(Items from a dataset)
****************

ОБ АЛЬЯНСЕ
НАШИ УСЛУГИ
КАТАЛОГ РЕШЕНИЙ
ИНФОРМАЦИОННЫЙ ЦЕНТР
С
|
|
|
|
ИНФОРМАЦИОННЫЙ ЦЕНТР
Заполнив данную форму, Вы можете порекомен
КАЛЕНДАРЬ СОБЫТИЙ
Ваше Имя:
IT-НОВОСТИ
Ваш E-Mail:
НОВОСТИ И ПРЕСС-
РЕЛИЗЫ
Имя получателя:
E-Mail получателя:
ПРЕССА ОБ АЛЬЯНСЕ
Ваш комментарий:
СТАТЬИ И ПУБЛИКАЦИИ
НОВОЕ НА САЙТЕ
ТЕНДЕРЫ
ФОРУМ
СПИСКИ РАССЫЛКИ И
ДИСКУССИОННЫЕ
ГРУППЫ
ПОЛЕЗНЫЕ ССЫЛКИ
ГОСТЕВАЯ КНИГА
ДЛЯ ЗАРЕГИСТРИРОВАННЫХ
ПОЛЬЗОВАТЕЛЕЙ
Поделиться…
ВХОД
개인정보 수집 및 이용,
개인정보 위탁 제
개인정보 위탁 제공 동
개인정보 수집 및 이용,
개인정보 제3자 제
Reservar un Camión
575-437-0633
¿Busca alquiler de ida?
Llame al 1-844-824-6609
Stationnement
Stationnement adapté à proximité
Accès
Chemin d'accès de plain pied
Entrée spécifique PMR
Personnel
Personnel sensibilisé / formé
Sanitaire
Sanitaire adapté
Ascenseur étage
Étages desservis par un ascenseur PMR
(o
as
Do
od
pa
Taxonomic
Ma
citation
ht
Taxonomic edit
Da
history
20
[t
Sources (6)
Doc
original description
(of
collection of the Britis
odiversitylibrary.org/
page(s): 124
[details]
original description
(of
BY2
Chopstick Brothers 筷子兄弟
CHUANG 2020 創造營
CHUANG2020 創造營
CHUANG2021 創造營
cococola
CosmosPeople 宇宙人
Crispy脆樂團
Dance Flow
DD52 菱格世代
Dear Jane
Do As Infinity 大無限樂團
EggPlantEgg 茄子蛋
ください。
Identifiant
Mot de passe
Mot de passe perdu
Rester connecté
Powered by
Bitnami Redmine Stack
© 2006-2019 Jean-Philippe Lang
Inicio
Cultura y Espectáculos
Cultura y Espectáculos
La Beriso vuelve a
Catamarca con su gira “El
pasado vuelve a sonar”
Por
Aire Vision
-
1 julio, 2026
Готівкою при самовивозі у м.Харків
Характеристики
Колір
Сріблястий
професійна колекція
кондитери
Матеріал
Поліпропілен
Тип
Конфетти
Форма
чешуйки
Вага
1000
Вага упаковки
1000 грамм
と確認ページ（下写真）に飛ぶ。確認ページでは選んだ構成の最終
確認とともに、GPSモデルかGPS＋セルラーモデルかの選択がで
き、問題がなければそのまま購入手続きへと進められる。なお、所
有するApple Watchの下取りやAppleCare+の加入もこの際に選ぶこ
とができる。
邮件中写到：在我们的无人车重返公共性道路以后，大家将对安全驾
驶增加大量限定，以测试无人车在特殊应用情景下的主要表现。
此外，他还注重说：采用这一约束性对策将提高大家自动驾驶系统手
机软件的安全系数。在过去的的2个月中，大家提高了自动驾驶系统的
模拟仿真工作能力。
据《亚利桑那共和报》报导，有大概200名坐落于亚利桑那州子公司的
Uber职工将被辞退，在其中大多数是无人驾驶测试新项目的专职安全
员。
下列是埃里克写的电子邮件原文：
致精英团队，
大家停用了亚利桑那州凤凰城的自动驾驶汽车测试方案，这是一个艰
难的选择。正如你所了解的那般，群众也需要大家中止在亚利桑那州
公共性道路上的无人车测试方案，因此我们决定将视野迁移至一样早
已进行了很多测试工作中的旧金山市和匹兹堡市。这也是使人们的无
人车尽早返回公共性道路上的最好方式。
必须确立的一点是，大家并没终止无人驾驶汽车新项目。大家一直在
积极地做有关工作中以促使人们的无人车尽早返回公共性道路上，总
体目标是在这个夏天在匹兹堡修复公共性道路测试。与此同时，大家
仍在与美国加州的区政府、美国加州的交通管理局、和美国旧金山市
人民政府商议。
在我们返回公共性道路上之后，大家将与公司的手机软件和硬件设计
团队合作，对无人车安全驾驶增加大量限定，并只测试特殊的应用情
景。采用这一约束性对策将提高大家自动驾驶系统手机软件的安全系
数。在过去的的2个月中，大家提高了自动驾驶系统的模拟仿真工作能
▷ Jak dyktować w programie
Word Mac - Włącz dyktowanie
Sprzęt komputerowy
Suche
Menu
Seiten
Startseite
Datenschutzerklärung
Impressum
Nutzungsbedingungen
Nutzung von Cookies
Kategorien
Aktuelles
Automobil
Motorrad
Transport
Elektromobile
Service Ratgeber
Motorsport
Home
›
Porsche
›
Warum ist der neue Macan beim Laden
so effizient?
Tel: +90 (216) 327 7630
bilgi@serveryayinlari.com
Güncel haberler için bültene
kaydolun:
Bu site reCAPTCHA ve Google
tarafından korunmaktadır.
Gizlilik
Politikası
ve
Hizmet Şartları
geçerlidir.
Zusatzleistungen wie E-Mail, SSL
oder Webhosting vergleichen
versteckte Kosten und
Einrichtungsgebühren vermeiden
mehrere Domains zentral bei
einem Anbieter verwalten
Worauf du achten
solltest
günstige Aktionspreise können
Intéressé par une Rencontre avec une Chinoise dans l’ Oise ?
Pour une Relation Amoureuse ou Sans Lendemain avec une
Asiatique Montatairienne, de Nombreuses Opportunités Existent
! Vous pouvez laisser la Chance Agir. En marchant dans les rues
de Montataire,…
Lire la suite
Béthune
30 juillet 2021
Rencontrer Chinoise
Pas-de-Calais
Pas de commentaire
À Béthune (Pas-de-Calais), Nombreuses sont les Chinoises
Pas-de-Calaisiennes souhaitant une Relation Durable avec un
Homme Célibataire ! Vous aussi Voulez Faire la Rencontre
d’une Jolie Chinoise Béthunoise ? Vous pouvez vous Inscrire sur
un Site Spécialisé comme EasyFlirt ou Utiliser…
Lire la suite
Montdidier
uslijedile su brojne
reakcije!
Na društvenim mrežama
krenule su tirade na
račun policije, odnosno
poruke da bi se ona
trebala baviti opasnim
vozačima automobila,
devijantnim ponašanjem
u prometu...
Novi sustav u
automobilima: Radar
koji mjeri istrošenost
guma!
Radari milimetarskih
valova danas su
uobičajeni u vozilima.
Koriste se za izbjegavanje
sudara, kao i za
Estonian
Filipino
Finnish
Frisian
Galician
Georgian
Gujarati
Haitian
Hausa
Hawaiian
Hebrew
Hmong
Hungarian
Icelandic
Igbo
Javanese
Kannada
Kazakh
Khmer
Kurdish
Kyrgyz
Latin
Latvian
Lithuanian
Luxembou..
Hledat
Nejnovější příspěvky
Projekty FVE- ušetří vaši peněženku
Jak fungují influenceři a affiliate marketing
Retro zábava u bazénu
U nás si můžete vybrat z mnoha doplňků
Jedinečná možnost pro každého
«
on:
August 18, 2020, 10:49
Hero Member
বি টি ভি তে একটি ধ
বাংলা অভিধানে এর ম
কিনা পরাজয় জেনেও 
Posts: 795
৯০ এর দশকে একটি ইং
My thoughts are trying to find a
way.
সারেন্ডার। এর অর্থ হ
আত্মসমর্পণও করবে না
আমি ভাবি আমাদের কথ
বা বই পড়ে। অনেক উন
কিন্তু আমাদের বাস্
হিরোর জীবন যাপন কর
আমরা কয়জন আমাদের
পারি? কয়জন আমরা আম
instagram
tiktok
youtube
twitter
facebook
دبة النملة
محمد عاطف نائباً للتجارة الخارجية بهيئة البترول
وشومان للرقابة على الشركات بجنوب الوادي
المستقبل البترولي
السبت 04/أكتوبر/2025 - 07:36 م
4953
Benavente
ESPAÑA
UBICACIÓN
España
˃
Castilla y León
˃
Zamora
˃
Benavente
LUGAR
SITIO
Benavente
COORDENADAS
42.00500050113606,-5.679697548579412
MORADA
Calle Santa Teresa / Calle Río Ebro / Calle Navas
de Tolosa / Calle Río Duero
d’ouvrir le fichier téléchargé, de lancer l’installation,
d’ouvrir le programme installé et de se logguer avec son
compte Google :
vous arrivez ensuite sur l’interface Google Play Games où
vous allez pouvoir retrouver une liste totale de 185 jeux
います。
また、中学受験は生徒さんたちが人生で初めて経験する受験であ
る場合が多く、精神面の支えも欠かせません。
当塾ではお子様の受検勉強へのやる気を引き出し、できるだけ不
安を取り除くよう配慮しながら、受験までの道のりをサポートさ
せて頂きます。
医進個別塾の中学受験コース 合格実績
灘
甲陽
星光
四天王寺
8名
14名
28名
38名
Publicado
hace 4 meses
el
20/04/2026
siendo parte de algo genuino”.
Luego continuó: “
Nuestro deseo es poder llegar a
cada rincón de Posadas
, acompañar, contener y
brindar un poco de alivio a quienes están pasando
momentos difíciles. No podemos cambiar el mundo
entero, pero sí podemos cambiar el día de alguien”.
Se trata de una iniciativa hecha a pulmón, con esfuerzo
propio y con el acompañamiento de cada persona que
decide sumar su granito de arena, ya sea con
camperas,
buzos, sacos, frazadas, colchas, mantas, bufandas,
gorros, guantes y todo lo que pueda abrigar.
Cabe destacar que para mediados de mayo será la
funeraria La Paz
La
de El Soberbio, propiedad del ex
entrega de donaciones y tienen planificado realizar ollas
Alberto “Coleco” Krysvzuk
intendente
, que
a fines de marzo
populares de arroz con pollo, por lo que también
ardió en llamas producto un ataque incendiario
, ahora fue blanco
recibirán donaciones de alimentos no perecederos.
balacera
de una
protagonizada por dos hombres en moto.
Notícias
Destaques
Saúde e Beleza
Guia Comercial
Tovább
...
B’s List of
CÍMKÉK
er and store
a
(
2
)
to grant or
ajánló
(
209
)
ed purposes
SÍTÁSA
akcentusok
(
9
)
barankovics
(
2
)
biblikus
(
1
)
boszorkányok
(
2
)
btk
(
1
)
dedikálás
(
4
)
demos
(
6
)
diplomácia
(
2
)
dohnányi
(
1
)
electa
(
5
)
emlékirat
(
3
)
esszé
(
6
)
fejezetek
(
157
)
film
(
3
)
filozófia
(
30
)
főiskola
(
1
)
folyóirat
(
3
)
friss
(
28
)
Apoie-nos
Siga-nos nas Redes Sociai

****************

> Work instructions:
Each line from the top of the data, up to and including the line that contains "Bitnami Redmine Stack", should be set down exactly.

> Answer space:
ОБ АЛЬЯНСЕ
НАШИ УСЛУГИ
КАТАЛОГ РЕШЕНИЙ
ИНФОРМАЦИОННЫЙ ЦЕНТР
С
|
|
|
|
ИНФОРМАЦИОННЫЙ ЦЕНТР
Заполнив данную форму, Вы можете порекомен
КАЛЕНДАРЬ СОБЫТИЙ
Ваше Имя:
IT-НОВОСТИ
Ваш E-Mail:
НОВОСТИ И ПРЕСС-
РЕЛИЗЫ
Имя получателя:
E-Mail получателя:
ПРЕССА ОБ АЛЬЯНСЕ
Ваш комментарий:
СТАТЬИ И ПУБЛИКАЦИИ
НОВОЕ НА САЙТЕ
ТЕНДЕРЫ
ФОРУМ
СПИСКИ РАССЫЛКИ И
ДИСКУССИОННЫЕ
ГРУППЫ
ПОЛЕЗНЫЕ ССЫЛКИ
ГОСТЕВАЯ КНИГА
ДЛЯ ЗАРЕГИСТРИРОВАННЫХ
ПОЛЬЗОВАТЕЛЕЙ
Поделиться…
ВХОД
개인정보 수집 및 이용,
개인정보 위탁 제
개인정보 위탁 제공 동
개인정보 수집 및 이용,
개인정보 제3자 제
Reservar un Camión
575-437-0633
¿Busca alquiler de ida?
Llame al 1-844-824-6609
Stationnement
Stationnement adapté à proximité
Accès
Chemin d'accès de plain pied
Entrée spécifique PMR
Personnel
Personnel sensibilisé / formé
Sanitaire
Sanitaire adapté
Ascenseur étage
Étages desservis par un ascenseur PMR
(o
as
Do
od
pa
Taxonomic
Ma
citation
ht
Taxonomic edit
Da
history
20
[t
Sources (6)
Doc
original description
(of
collection of the Britis
odiversitylibrary.org/
page(s): 124
[details]
original description
(of
BY2
Chopstick Brothers 筷子兄弟
CHUANG 2020 創造營
CHUANG2020 創造營
CHUANG2021 創造營
cococola
CosmosPeople 宇宙人
Crispy脆樂團
Dance Flow
DD52 菱格世代
Dear Jane
Do As Infinity 大無限樂團
EggPlantEgg 茄子蛋
ください。
Identifiant
Mot de passe
Mot de passe perdu
Rester connecté
Powered by
Bitnami Redmine Stack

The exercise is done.